А в зале нежно звенела музыка, зазывая их к друзьям.
...Они танцевали вместе вальс, и это было мучительно. Приходилось держаться как можно дальше друг от друга. И он стал чужим. И они стали чужими. И невозможно было танцевать вместе. Потому что все смотрели и все-все видели.
Поэтому Михалина даже обрадовалась, когда перед мазуркой увидела возле колонны двух друзей. Она не любила Ходанского, но тут он показался ей свойским, шаловливым. Стоял себе, покручивал золотистый чуб.
Вот заметил ее, склонился к Мишке Якубовичу и что-то шепнул ему на ухо. Гусар засмеялся, показывая белые зубы. И видно, что дурак, но приятный дурак, тоже свойский. И нет в нем того, что так ее пугает в глазах Алеся. Прямо ухарь в блестящей форме. Белозубый и дерзкий щедрый пьянчужка.
Когда Ходанский перешел зал и пригласил ее на мазурку, она ощутила что-то схожее с тем, что ощущает смертник, которому внезапно принесли помилование.

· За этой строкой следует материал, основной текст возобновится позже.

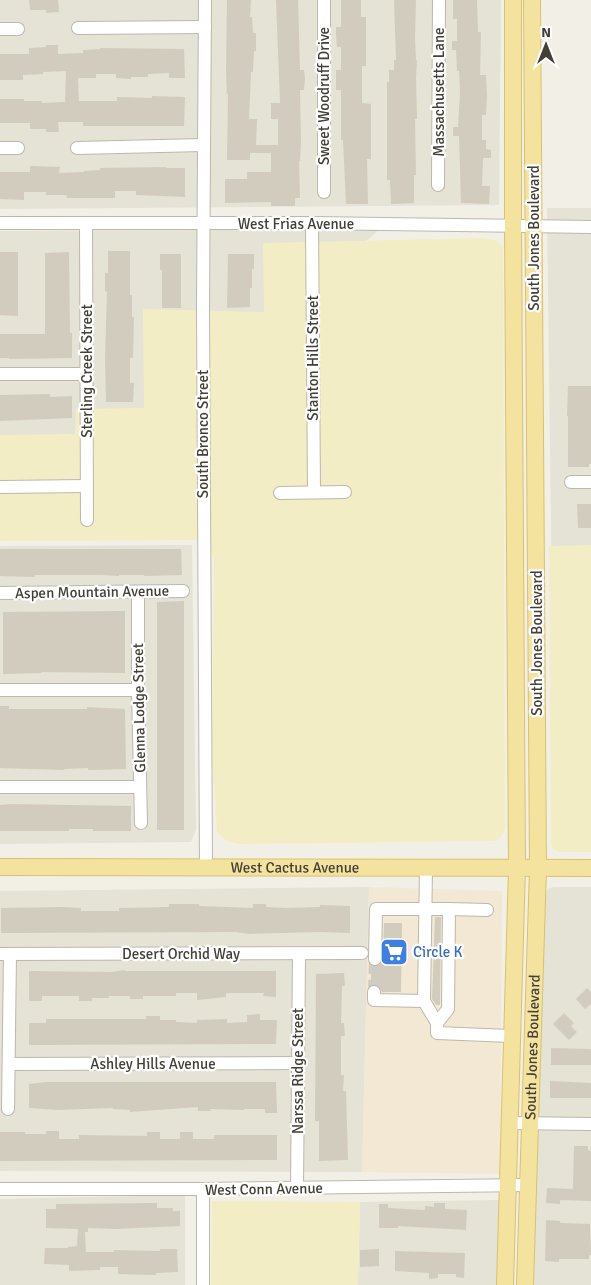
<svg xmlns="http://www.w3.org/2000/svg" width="591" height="1285" font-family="Signika,sans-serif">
<rect width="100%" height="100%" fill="#f2efe7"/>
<g fill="#e5e2d6">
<polygon points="0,0 501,0 499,205 0,209"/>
<polygon points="547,208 591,208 591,843 555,843"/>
<polygon points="380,229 128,448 0,450 0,231"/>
<polygon points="192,545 196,829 191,842 0,844 0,546"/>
<polygon points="369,887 362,1172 0,1171 0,891"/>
<polygon points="554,887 591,887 591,1285 533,1285 545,895 548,889"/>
<polygon points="185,1195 185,1285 0,1285 0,1199"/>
<polygon points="500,1200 497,1285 358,1285 360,1202"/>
</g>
<polygon fill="#f2e8d4" points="369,887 502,891 500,1174 362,1172"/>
<g fill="#f3edc6">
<polygon points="484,238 496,241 503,246 505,829 501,837 496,841 240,844 227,841 217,832 212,755 214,557 196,540 0,541 0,435 75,434 76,409 144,408 143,309 264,312 263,243"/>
<polygon points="591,545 591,852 560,852 553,849 551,845 549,546"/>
<polygon points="212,1201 360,1202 358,1285 211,1285"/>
</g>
<g fill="#d2ccbe">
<polygon points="29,0 58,0 59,12 46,13 46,10 30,10"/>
<polygon points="227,0 251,0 250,17 252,17 253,33 256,33 256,51 254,51 253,72 251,72 249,119 257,119 256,145 278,145 278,119 271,119 271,103 280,103 276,0 298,0 300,70 304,70 305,78 304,90 300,90 301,142 300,161 299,161 300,198 295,198 295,206 271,206 271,202 225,203 225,179 247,179 247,172 271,172 271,153 250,153 250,160 227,160 228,94 227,94 226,72"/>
<polygon points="341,0 361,0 361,17 366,17 366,66 362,66 362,103 371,104 371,159 367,159 368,204 346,204 343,140 341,140 341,90 336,90 336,70 341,70 341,47 337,47 336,35 336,27 341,27"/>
<polygon points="394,0 416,0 415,38 416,60 417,60 416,78 417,119 415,119 416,175 414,175 414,203 391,204 390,180 387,180 387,82 389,82 389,70 394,70 394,60 396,60"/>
<polygon points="453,0 477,0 478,32 481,32 480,75 486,75 487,96 486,115 482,115 482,140 486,140 486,149 491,150 491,158 483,158 482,186 490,186 489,204 461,203 459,136 453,136 453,127 458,127 460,93 459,71 457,71 456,50 452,50 452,41 457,41 457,19 453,19"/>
<polygon points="46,45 58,45 58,54 83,53 83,50 100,49 100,48 184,49 185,78 169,78 169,73 148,74 148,77 131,77 131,79 116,78 116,74 96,74 96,78 78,78 79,101 117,101 117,97 152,98 152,96 185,97 184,126 83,126 83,122 58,122 59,132 46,132 46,129 30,129 30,123 0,123 0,99 24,99 24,101 42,101 42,103 65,102 66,71 43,72 43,74 23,75 23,80 0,80 0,54 29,54 29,48 46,47"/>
<polygon points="30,166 60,167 59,173 84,172 84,171 100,170 100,168 166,167 166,168 185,168 185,197 136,195 136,191 115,191 115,198 67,198 66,195 46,195 46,192 24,192 24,200 0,199 0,172 30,172"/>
<polygon points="108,251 130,251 130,295 132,295 132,317 134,317 133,358 130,358 130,383 134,383 133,402 106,402 105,358 107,292 105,291 105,273 108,273"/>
<polygon points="0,252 18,252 18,316 0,315"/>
<polygon points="69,252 70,333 72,333 72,358 9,359 9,358 0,358 0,334 45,334 45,253"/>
<polygon points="160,254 181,254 181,308 162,308 162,270 160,270"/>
<polygon points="228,254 254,254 254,269 252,269 252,288 250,288 250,307 227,308"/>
<polygon points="568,386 591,386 591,464 589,464 589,467 568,467 568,416 567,416"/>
<polygon points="50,394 50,397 72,396 72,418 0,421 0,395"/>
<polygon points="577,504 591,504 591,528 578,528"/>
<polygon points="0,549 181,549 182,575 144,576 144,575 119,575 119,576 101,575 35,575 35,577 0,576"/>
<polygon points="184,601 184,830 157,830 157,602"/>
<polygon points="125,611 125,673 42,672 42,673 3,674 3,612"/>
<polygon points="0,706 9,706 9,709 87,709 87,707 125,709 126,769 88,770 88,768 64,769 64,770 0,768"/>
<polygon points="11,804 131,806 131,831 93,831 93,829 69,829 69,831 0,831 0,805"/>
<polygon points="169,904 199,904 199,906 253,908 253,904 266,904 266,907 286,908 320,907 320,905 350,906 350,933 321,932 249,934 236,932 1,933 1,908 64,907 81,908 81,911 119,911 119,908 169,907"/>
<polygon points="435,917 441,917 440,1005 436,1005 432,999"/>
<polygon points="384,923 402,923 401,992 382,992 378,985 371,985 371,966 379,966 383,960"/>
<polygon points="125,970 125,971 276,971 276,997 263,996 264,993 226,993 226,997 197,1000 197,993 176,993 176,996 143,996 143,999 130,999 130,996 109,996 109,998 92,998 92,1001 79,1001 79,996 42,996 42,1001 29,1001 29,971 112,972"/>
<polygon points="344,973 345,986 342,986 341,1023 344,1023 345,1036 341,1036 341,1075 344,1075 343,1091 346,1091 348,1160 319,1161 319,1121 315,1121 316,974"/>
<polygon points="587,988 591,992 591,1004 585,1009 576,999"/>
<polygon points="564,1013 574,1023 571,1026 577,1032 569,1040 553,1024"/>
<polygon points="260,1014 260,1020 277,1020 276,1044 29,1045 29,1023 46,1023 46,1019 146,1019 146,1016 160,1016 160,1020 176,1020 176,1022 197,1023 197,1020 227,1019 227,1023 247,1022 247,1015"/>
<polygon points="551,1048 591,1049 591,1065 551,1065"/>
<polygon points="550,1081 591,1083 591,1098 550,1098"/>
<polygon points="46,1082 276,1082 277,1113 265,1113 265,1109 244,1109 244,1110 210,1109 211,1111 198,1111 198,1107 130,1112 130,1110 113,1109 113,1108 58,1110 29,1108 29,1084"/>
<polygon points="46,1131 59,1131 59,1139 79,1139 79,1135 147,1136 147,1132 160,1132 160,1139 180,1139 180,1132 193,1132 193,1139 214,1139 214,1135 277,1135 277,1160 0,1161 0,1132 25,1132 25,1134 46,1134"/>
<polygon points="574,1146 588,1146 588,1150 591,1151 591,1201 560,1200 560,1204 546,1203 547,1188 573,1189"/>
<polygon points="157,1203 157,1208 173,1208 173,1211 180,1211 180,1226 115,1229 88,1228 88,1232 85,1232 86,1252 114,1252 114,1250 160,1251 160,1249 177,1249 178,1272 156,1273 156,1275 118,1274 118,1267 100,1267 100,1270 69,1271 69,1265 44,1264 45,1248 68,1248 68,1247 77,1246 78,1229 46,1228 46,1209 56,1209 56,1204"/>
<polygon points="434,1203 445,1203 445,1209 467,1210 466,1230 398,1226 398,1228 379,1228 379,1204 388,1204 388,1208 425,1210 425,1206 434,1207"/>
<polygon points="546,1220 560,1221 560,1223 590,1224 591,1255 589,1255 589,1259 559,1259 559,1262 545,1261"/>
<polygon points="379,1249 379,1266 360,1267 360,1250"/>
<polygon points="395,1251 465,1253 464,1278 456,1277 456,1274 438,1274 438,1278 429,1279 429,1273 395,1271"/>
</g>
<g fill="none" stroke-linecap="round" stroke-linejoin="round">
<polyline stroke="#cfccc4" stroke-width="12" stroke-dasharray="12 6" stroke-linecap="butt" points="374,992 375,959"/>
<defs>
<g id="minor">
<polyline points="205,0 203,308 206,868"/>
<polyline points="324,0 324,192"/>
<polyline points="78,28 205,27"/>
<polyline points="0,29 18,29"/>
<polyline points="0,148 18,148"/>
<polyline points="77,148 203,145"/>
<polyline points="438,185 439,0"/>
<polyline points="0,223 312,223 591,227"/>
<polyline points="86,223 87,520"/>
<polyline points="312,223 314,492"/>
<polyline points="0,374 87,374"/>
<polyline points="571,482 591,482"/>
<polyline points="0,487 87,486"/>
<polyline points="280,493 345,492"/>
<polyline points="138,592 138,690 141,823"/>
<polyline points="0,593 183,591"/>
<polyline points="0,690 138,690"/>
<polyline points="0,787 140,787"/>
<polyline points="426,868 424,1001 437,1023 437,1033 512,1036"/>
<polyline points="449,909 487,910"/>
<polyline points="0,954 362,953"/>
<polyline points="375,959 376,909 449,909 448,1009 437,1023"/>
<polyline points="374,992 374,1000 424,1001"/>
<polyline points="9,1064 298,1063"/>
<polyline points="8,1109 10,954"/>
<polyline points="510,1123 591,1124"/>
<polyline points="297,1188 299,954"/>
<polyline points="0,1189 203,1189 528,1185"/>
<polyline points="203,1285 203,1189"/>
</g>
<g id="major">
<path id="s1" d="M0 867 591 868"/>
<polyline points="505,1285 517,868 513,225 513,0"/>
<path id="s2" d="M525 1285 538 868 532 0"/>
</g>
</defs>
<use href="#minor" stroke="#bcb8ab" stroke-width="14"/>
<use href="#major" stroke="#d8c26f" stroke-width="18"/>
<use href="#minor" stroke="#fff" stroke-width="12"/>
<use href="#major" stroke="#f4e39e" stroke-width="16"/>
</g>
<defs>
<symbol id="supermarket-square" viewBox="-11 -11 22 22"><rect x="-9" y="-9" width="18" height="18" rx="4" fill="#3f7fe0" stroke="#fff"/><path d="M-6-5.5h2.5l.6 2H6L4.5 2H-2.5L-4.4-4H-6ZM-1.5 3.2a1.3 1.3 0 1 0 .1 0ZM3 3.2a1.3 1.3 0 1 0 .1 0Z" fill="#fff"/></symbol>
</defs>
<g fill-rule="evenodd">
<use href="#supermarket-square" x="378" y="936" width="32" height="32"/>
</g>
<g text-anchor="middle" stroke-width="4.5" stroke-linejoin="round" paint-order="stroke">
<g font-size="15" fill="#444037" stroke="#fff">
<text transform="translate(439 92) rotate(-90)" y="5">Massachusetts Lane</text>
<text transform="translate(324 96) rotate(-90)" y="5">Sweet Woodruff Drive</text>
<text x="296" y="229">West Frias Avenue</text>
<text transform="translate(534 238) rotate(-90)" y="5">South Jones Boulevard</text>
<text transform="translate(313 358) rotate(-90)" y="5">Stanton Hills Street</text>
<text transform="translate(87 371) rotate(-90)" y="5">Sterling Creek Street</text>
<text transform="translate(203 434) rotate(-90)" y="5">South Bronco Street</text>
<text transform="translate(92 592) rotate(-1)" y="5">Aspen Mountain Avenue</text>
<text transform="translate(537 643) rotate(-90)" y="5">South Jones Boulevard</text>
<text transform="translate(139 708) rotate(-91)" y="5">Glenna Lodge Street</text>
<text dy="5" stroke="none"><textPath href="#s1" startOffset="295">West Cactus Avenue</textPath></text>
<text x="181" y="959">Desert Orchid Way</text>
<text dy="5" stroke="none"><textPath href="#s2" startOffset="238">South Jones Boulevard</textPath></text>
<text x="153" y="1069">Ashley Hills Avenue</text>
<text transform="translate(298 1071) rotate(-90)" y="5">Narssa Ridge Street</text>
<text transform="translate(264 1189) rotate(-1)" y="5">West Conn Avenue</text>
</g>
<g font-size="15" fill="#366cbe" stroke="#fff" text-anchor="start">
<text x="413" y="957">Circle K</text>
</g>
</g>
<g transform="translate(546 45)" stroke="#ffffff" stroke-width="4" paint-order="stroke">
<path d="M0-4L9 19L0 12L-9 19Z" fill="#444037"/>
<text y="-8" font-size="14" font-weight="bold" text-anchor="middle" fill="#444037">N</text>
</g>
</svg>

Она пошла танцевать, даже не взглянув на Алеся. И еще раз с Ходанским. А потом с Якубовичем. А потом еще с Ходанским.
Специально не смотрела на Алеся. Раз только случайно встретилась с ним взором и увидела суровые глаза и несчастное, глубоко-грустное лицо.
Она не обращала внимания. Не хотела обращать. Смотрела и не смотрела в черные веселые глаза Якубовича, который говорил различные веселые глупости.
Имела успех. Мишка и Ходанский иногда как будто отпускали ее, но зато старались в такую минуту задержать разговором Алеся. Всегда находился другой, который приглашал Михалину.
Наконец Алесь заметил, как она незаметно выскользнула на террасу, и решительно вышел за ней.
Над темным парком мерцали где-то далекие зарницы. В свежем от дождя воздухе стоял влажный аромат сирени.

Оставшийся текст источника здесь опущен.